About this task
In the answer, give the entries below exactly, from the first line through the line with "14: (461, 420)", with every picture omitted.

[Records for the task Boundary: Start]

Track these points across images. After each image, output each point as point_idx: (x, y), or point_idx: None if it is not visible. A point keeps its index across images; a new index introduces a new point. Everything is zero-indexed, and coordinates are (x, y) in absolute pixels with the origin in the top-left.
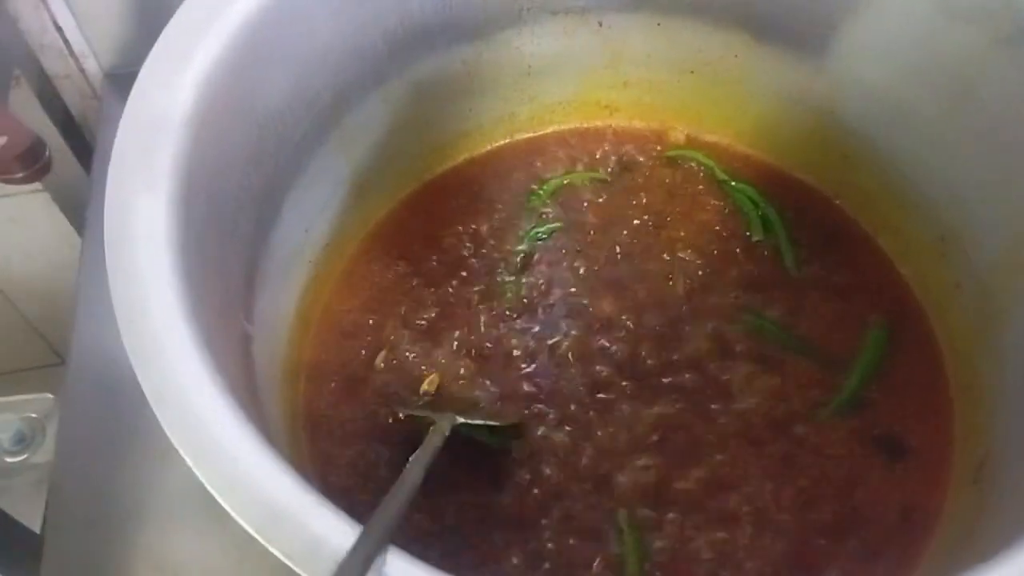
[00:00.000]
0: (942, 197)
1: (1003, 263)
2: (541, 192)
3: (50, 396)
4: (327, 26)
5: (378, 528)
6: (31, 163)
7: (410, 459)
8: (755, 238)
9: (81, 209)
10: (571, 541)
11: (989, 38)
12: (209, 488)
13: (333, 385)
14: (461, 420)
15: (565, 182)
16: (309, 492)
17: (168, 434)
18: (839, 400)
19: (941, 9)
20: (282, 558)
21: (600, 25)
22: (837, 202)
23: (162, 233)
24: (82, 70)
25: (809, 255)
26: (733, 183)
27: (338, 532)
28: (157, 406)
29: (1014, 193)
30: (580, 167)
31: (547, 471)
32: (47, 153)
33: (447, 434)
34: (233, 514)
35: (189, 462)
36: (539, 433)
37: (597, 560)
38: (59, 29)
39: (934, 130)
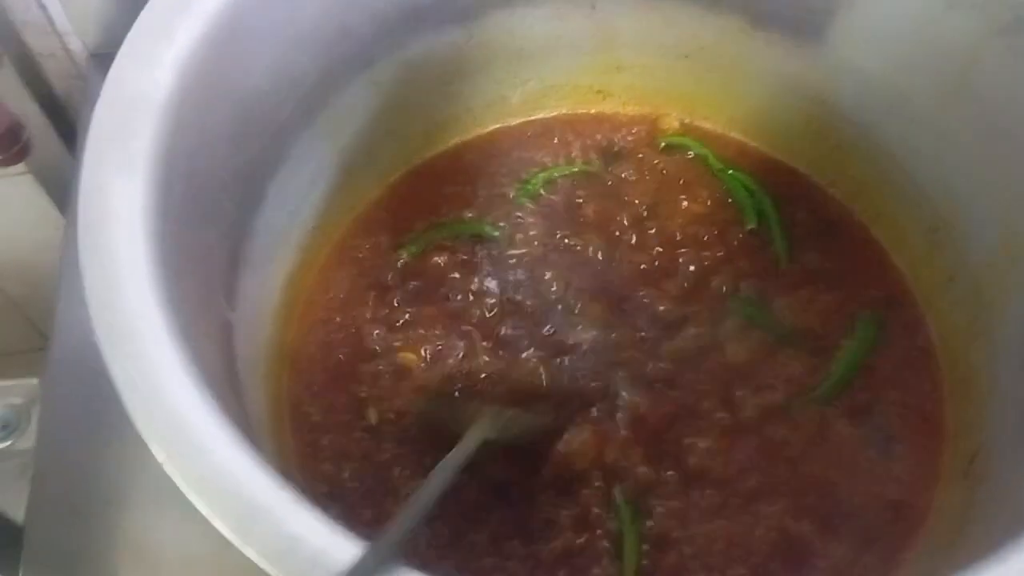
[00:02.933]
0: (937, 188)
1: (997, 256)
2: (533, 182)
3: (34, 381)
4: (313, 5)
5: (389, 540)
6: (9, 146)
7: (440, 464)
8: (749, 226)
9: (65, 190)
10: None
11: (986, 27)
12: (179, 483)
13: (319, 374)
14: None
15: (556, 175)
16: (285, 489)
17: (137, 426)
18: (826, 386)
19: None
20: (256, 559)
21: (593, 8)
22: (831, 191)
23: (138, 216)
24: (66, 49)
25: (803, 244)
26: (729, 171)
27: (314, 532)
28: (126, 395)
29: (1009, 186)
30: (573, 153)
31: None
32: (26, 136)
33: (488, 436)
34: (205, 512)
35: (158, 456)
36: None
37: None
38: (42, 7)
39: (930, 120)
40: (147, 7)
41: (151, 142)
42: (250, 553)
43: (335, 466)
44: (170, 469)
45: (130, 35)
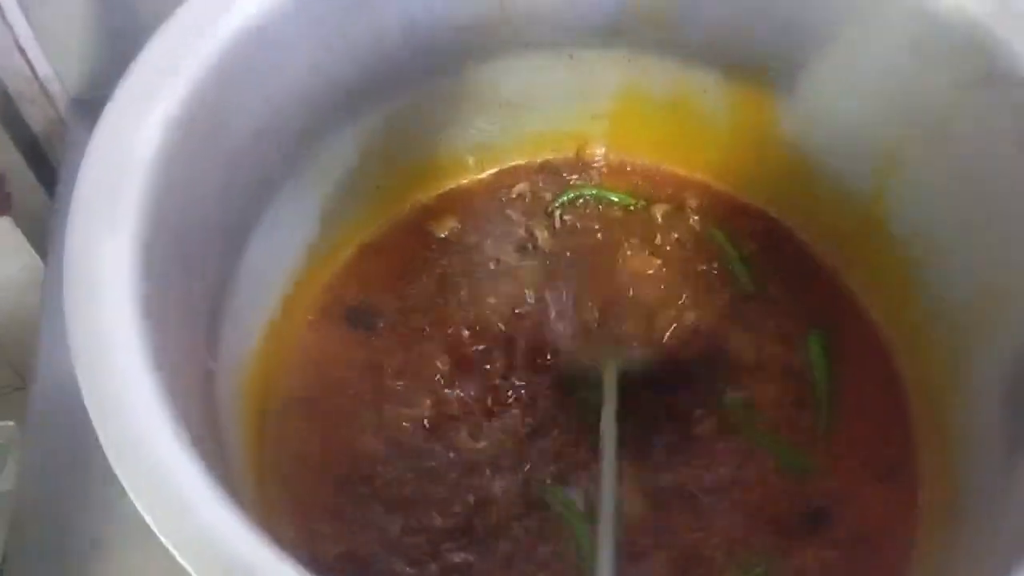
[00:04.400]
0: (911, 235)
1: (973, 304)
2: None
3: (11, 423)
4: (299, 59)
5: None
6: None
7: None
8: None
9: (44, 234)
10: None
11: (959, 80)
12: (167, 544)
13: (305, 422)
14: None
15: (533, 223)
16: (268, 547)
17: (128, 491)
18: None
19: (911, 50)
20: None
21: (571, 58)
22: (804, 238)
23: (125, 278)
24: (47, 94)
25: (775, 290)
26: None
27: None
28: (113, 458)
29: (983, 233)
30: (550, 197)
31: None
32: (7, 190)
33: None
34: (190, 570)
35: (146, 517)
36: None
37: None
38: (22, 51)
39: (903, 168)
40: (133, 66)
41: (137, 202)
42: None
43: (322, 519)
44: (157, 529)
45: (116, 95)
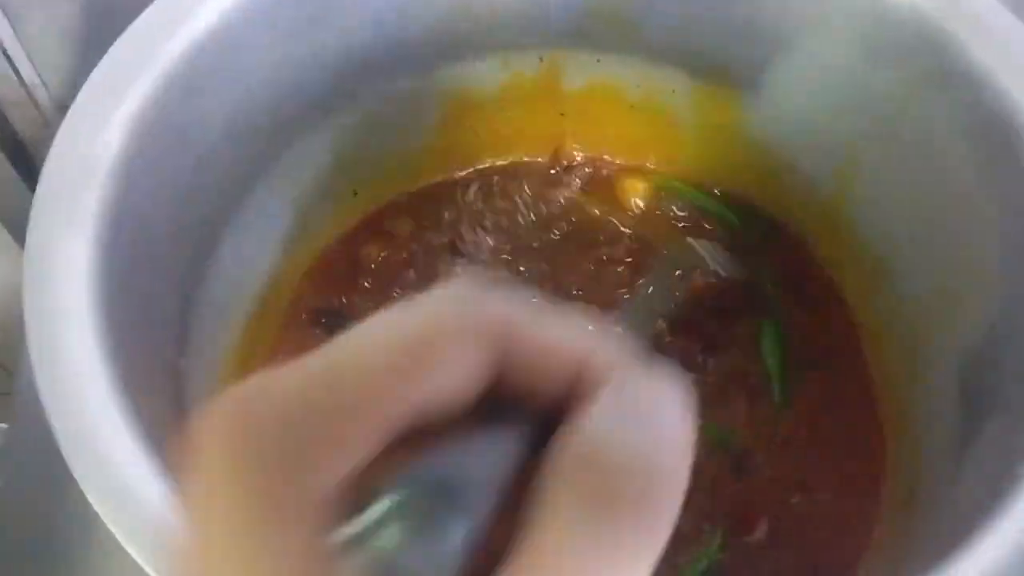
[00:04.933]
0: (876, 232)
1: (930, 297)
2: (478, 231)
3: (4, 426)
4: (268, 61)
5: None
6: None
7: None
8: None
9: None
10: None
11: (911, 81)
12: (116, 534)
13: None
14: None
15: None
16: None
17: (78, 479)
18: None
19: (864, 52)
20: None
21: (540, 60)
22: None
23: (83, 275)
24: (32, 99)
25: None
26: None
27: None
28: (67, 451)
29: (939, 234)
30: (523, 199)
31: None
32: None
33: None
34: (140, 562)
35: (96, 507)
36: None
37: None
38: (8, 58)
39: (866, 166)
40: (98, 66)
41: (99, 201)
42: None
43: None
44: (107, 520)
45: (80, 95)
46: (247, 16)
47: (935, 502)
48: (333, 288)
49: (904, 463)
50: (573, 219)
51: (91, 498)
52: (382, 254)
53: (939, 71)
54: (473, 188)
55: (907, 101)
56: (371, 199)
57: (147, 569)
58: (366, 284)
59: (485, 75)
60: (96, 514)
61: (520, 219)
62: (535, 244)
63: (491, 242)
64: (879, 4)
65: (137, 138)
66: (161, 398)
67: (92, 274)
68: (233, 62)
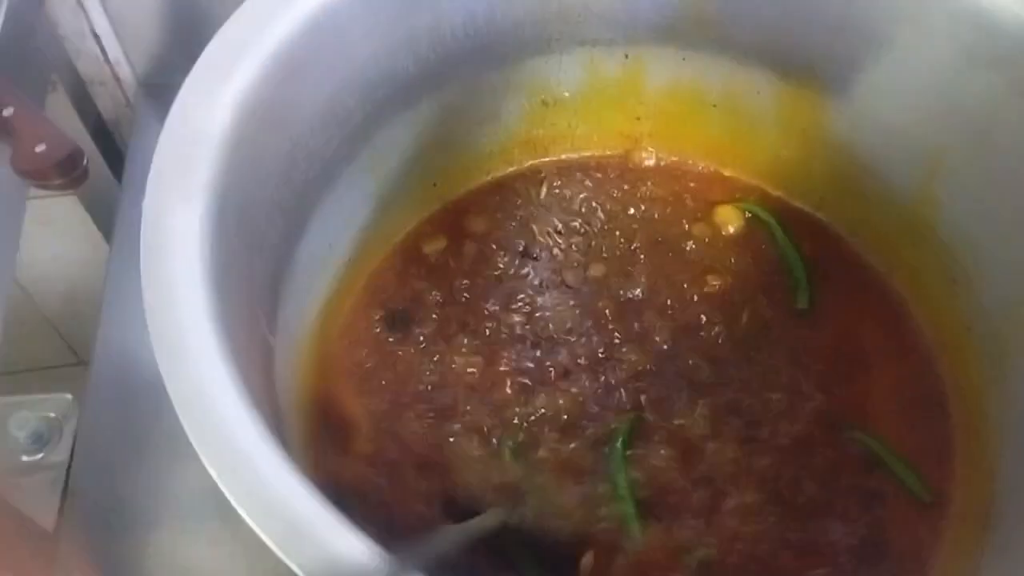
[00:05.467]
0: (957, 239)
1: (1014, 308)
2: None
3: (68, 396)
4: (361, 48)
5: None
6: (69, 171)
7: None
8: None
9: (109, 215)
10: None
11: (1010, 87)
12: (231, 498)
13: (353, 403)
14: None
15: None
16: (330, 511)
17: (192, 442)
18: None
19: (963, 55)
20: (299, 572)
21: (626, 57)
22: (852, 240)
23: (195, 245)
24: (117, 77)
25: (822, 292)
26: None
27: (357, 552)
28: (183, 414)
29: None
30: (603, 196)
31: None
32: (85, 162)
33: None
34: (254, 526)
35: (211, 472)
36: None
37: None
38: (96, 36)
39: (951, 173)
40: (209, 47)
41: (209, 175)
42: (293, 567)
43: (360, 503)
44: (222, 484)
45: (192, 74)
46: (347, 5)
47: (1013, 517)
48: (402, 282)
49: (978, 477)
50: (645, 223)
51: (205, 459)
52: (456, 250)
53: None
54: (547, 185)
55: (1005, 108)
56: (449, 190)
57: (259, 532)
58: (448, 265)
59: (570, 70)
60: (165, 482)
61: (592, 221)
62: (604, 248)
63: (562, 243)
64: (980, 8)
65: (243, 117)
66: (259, 371)
67: (203, 246)
68: (333, 48)
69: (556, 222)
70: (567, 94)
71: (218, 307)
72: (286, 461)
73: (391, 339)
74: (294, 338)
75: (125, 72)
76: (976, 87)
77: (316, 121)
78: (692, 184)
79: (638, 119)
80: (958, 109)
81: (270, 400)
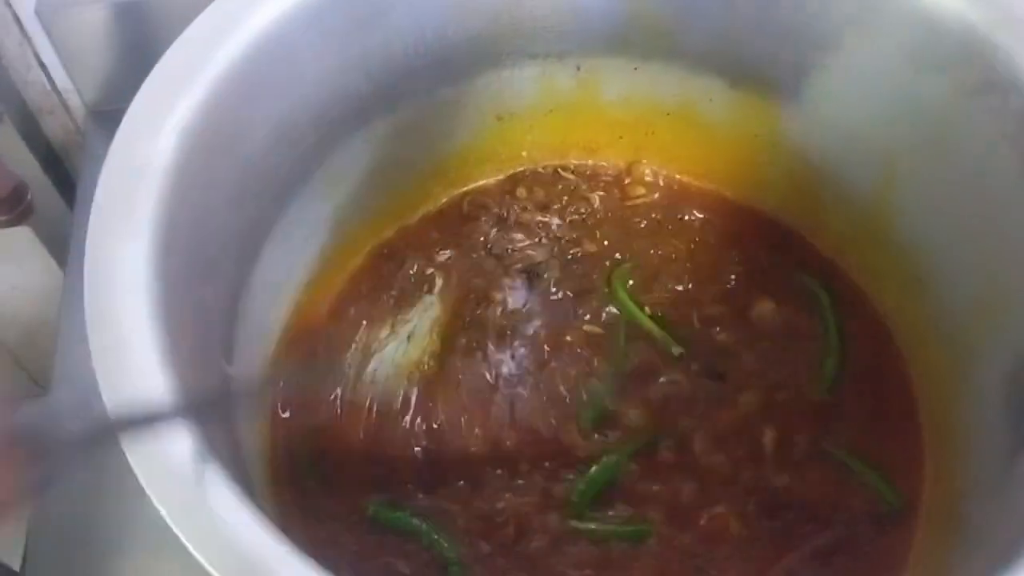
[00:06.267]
0: (917, 240)
1: (976, 306)
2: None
3: None
4: (312, 69)
5: None
6: (14, 207)
7: None
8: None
9: (63, 243)
10: None
11: (957, 88)
12: (182, 538)
13: (316, 427)
14: None
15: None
16: (283, 543)
17: (141, 481)
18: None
19: (910, 59)
20: None
21: (578, 69)
22: (813, 243)
23: (142, 281)
24: (65, 106)
25: (785, 298)
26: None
27: None
28: (130, 454)
29: (984, 238)
30: (559, 206)
31: None
32: (29, 196)
33: None
34: (206, 565)
35: (161, 510)
36: None
37: None
38: (42, 65)
39: (907, 174)
40: (150, 76)
41: (154, 208)
42: None
43: (331, 523)
44: (172, 524)
45: (133, 104)
46: (298, 23)
47: (980, 517)
48: (376, 290)
49: (946, 475)
50: (611, 227)
51: (155, 500)
52: (416, 265)
53: (985, 80)
54: (509, 195)
55: (953, 109)
56: (406, 208)
57: (212, 572)
58: (411, 284)
59: (523, 84)
60: (128, 511)
61: (554, 227)
62: (568, 253)
63: (522, 248)
64: (926, 12)
65: (189, 145)
66: (212, 405)
67: (150, 281)
68: (283, 69)
69: (519, 237)
70: (522, 108)
71: (168, 345)
72: (239, 496)
73: None
74: (253, 364)
75: (74, 100)
76: (924, 90)
77: (268, 144)
78: (650, 191)
79: (594, 129)
80: (908, 112)
81: (225, 432)
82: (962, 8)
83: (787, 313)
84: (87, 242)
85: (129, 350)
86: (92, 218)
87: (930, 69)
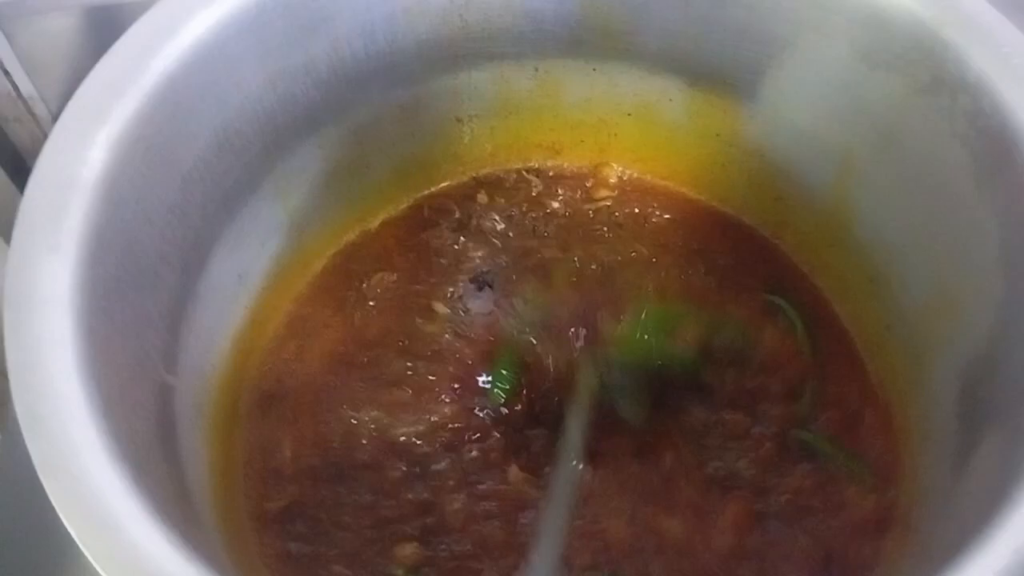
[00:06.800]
0: (872, 239)
1: (929, 306)
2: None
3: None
4: (255, 76)
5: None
6: None
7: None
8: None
9: None
10: None
11: (909, 87)
12: (95, 564)
13: (276, 437)
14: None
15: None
16: (196, 564)
17: (56, 507)
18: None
19: (861, 57)
20: None
21: (536, 71)
22: (775, 242)
23: (65, 295)
24: (32, 114)
25: (748, 297)
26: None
27: None
28: (43, 474)
29: (937, 238)
30: (523, 208)
31: None
32: None
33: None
34: None
35: (75, 537)
36: None
37: None
38: (7, 74)
39: (863, 173)
40: (82, 86)
41: (82, 221)
42: None
43: (292, 540)
44: (83, 546)
45: (63, 115)
46: (236, 30)
47: (933, 517)
48: (335, 296)
49: (900, 478)
50: (575, 229)
51: (67, 523)
52: (376, 273)
53: (938, 78)
54: (470, 199)
55: (905, 108)
56: (366, 213)
57: None
58: (360, 303)
59: (481, 86)
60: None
61: (517, 231)
62: (531, 257)
63: (486, 254)
64: (876, 10)
65: (121, 156)
66: (148, 417)
67: (75, 296)
68: (223, 77)
69: (479, 241)
70: (482, 110)
71: (92, 360)
72: (155, 520)
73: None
74: (201, 375)
75: (40, 108)
76: (877, 88)
77: (210, 153)
78: (614, 192)
79: (554, 131)
80: (862, 110)
81: (164, 446)
82: (913, 6)
83: (755, 322)
84: (9, 254)
85: (47, 368)
86: (15, 231)
87: (882, 67)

[Records for the task Boundary: End]

Exercise answer
Track these points across images. After each image, output each point as point_idx: (x, y), or point_idx: None if it is not visible. A point keeps its index across images; a new index introduces a new point. Everything is zero-indexed, and coordinates are (x, y) in absolute pixels with the origin in the top-left.
[00:00.000]
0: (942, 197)
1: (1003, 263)
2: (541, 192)
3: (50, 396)
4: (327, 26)
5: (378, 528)
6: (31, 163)
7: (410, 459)
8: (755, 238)
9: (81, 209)
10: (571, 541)
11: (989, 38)
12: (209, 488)
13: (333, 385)
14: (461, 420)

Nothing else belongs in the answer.